Do-it-yourself dental care is often touted as a simple fix: Straighten your own teeth without seeing an orthodontist, and save money. But something as simple as placing a small rubber band around teeth to correct imperfections can carry real consequences.
The American Association of Orthodontists is now reporting a 13 percent spike in patients’ trying DIY braces. The organization recently released a public service announcement warning about the dangers, stating “Do-it-yourself treatments can cause lasting damage.”
“It’s a very dangerous procedure if left unsupervised,” said Chung H. Kau, Ph.D., chair and professor of orthodontics at the University of Alabama at Birmingham School of Dentistry. “It’s not just about straightening teeth; it’s about function, how you bite and how you put your teeth together, and also the disease pattern in your teeth.”

▬▬▬▬▬▬▬▬▬▬

# Required work
• A. Please return the stretch of the article on DIY braces from "Do-it-yourself dental care" through "carry real consequences.", copied word for word.
• B. In the article on DIY braces, what spike in patients trying DIY braces does the American Association of Orthodontists report?

# Data shown
▬▬▬▬▬▬▬▬▬▬

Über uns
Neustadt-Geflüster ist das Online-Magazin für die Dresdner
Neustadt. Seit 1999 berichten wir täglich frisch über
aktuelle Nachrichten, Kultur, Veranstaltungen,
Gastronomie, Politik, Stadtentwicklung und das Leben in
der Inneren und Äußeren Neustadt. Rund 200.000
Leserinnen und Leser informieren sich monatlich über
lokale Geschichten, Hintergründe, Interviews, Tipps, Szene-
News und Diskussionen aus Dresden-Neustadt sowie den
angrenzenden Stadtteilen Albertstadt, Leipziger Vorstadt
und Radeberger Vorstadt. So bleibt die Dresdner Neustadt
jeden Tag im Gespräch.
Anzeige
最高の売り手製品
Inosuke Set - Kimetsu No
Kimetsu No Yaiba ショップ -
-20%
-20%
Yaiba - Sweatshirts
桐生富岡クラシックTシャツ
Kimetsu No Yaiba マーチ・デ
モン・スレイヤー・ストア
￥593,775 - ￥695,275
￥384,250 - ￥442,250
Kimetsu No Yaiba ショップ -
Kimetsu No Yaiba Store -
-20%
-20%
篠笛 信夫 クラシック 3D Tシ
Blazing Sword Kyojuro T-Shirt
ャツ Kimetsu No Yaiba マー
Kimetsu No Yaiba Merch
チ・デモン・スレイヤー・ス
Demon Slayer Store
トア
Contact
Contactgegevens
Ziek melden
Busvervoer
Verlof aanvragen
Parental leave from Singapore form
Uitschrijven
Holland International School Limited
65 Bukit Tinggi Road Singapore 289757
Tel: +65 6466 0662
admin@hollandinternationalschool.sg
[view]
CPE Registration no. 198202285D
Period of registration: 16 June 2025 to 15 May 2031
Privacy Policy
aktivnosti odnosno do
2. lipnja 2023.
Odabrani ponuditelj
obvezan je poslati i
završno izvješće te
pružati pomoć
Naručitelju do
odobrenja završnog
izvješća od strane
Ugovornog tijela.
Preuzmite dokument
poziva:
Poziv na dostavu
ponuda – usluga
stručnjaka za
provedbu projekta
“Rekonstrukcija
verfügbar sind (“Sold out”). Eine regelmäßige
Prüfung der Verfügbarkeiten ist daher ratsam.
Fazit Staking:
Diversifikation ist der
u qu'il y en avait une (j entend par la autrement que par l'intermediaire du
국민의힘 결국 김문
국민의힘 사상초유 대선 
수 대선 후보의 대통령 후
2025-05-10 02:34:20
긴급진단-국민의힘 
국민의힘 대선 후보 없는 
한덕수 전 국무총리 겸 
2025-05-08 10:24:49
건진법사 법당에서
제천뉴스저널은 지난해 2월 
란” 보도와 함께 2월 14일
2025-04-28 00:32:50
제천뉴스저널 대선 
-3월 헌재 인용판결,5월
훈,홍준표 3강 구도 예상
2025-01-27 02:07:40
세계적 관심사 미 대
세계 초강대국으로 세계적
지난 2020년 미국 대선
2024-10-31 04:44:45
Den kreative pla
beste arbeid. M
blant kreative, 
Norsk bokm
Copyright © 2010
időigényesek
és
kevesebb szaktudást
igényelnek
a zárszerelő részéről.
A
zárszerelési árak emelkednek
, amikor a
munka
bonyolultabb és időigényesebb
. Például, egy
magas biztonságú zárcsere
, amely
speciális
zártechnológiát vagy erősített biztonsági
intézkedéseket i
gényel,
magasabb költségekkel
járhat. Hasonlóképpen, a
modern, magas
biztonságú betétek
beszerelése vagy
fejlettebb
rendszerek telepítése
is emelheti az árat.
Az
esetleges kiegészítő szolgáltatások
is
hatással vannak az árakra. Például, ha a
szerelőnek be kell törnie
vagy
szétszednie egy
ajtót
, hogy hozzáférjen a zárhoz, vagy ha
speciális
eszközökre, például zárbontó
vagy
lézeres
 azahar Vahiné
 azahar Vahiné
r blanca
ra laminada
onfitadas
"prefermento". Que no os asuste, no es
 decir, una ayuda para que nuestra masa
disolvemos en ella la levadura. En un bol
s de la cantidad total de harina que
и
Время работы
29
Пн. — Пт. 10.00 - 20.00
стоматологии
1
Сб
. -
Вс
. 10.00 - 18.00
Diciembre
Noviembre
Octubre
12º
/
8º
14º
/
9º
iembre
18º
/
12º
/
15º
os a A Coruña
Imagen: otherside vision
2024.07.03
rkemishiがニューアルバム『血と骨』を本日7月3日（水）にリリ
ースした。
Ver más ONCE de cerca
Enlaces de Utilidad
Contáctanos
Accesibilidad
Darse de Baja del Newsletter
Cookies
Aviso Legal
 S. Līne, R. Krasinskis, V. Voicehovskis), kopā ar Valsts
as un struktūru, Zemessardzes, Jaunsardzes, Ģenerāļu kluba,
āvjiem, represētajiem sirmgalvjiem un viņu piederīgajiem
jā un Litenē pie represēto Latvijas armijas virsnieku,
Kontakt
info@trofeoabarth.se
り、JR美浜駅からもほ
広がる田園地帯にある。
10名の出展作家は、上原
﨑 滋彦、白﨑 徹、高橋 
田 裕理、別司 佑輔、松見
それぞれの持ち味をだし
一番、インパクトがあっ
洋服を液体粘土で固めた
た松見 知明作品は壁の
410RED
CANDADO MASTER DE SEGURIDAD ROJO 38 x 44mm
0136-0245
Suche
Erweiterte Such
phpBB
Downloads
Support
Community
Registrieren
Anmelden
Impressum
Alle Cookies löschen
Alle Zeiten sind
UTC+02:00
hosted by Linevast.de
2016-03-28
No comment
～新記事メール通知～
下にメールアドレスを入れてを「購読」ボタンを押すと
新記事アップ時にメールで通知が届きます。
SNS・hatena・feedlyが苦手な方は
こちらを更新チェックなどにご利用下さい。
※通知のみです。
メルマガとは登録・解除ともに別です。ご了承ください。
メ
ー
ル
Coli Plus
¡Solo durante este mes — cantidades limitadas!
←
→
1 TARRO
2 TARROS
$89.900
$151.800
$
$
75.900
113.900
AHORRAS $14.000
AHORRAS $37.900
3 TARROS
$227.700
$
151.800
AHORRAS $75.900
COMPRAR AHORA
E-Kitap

▬▬▬▬▬▬▬▬▬▬

# Answers to the tasks
• A.
Do-it-yourself dental care is often touted as a simple fix: Straighten your own teeth without seeing an orthodontist, and save money. But something as simple as placing a small rubber band around teeth to correct imperfections can carry real consequences.

• B. A 13 percent spike.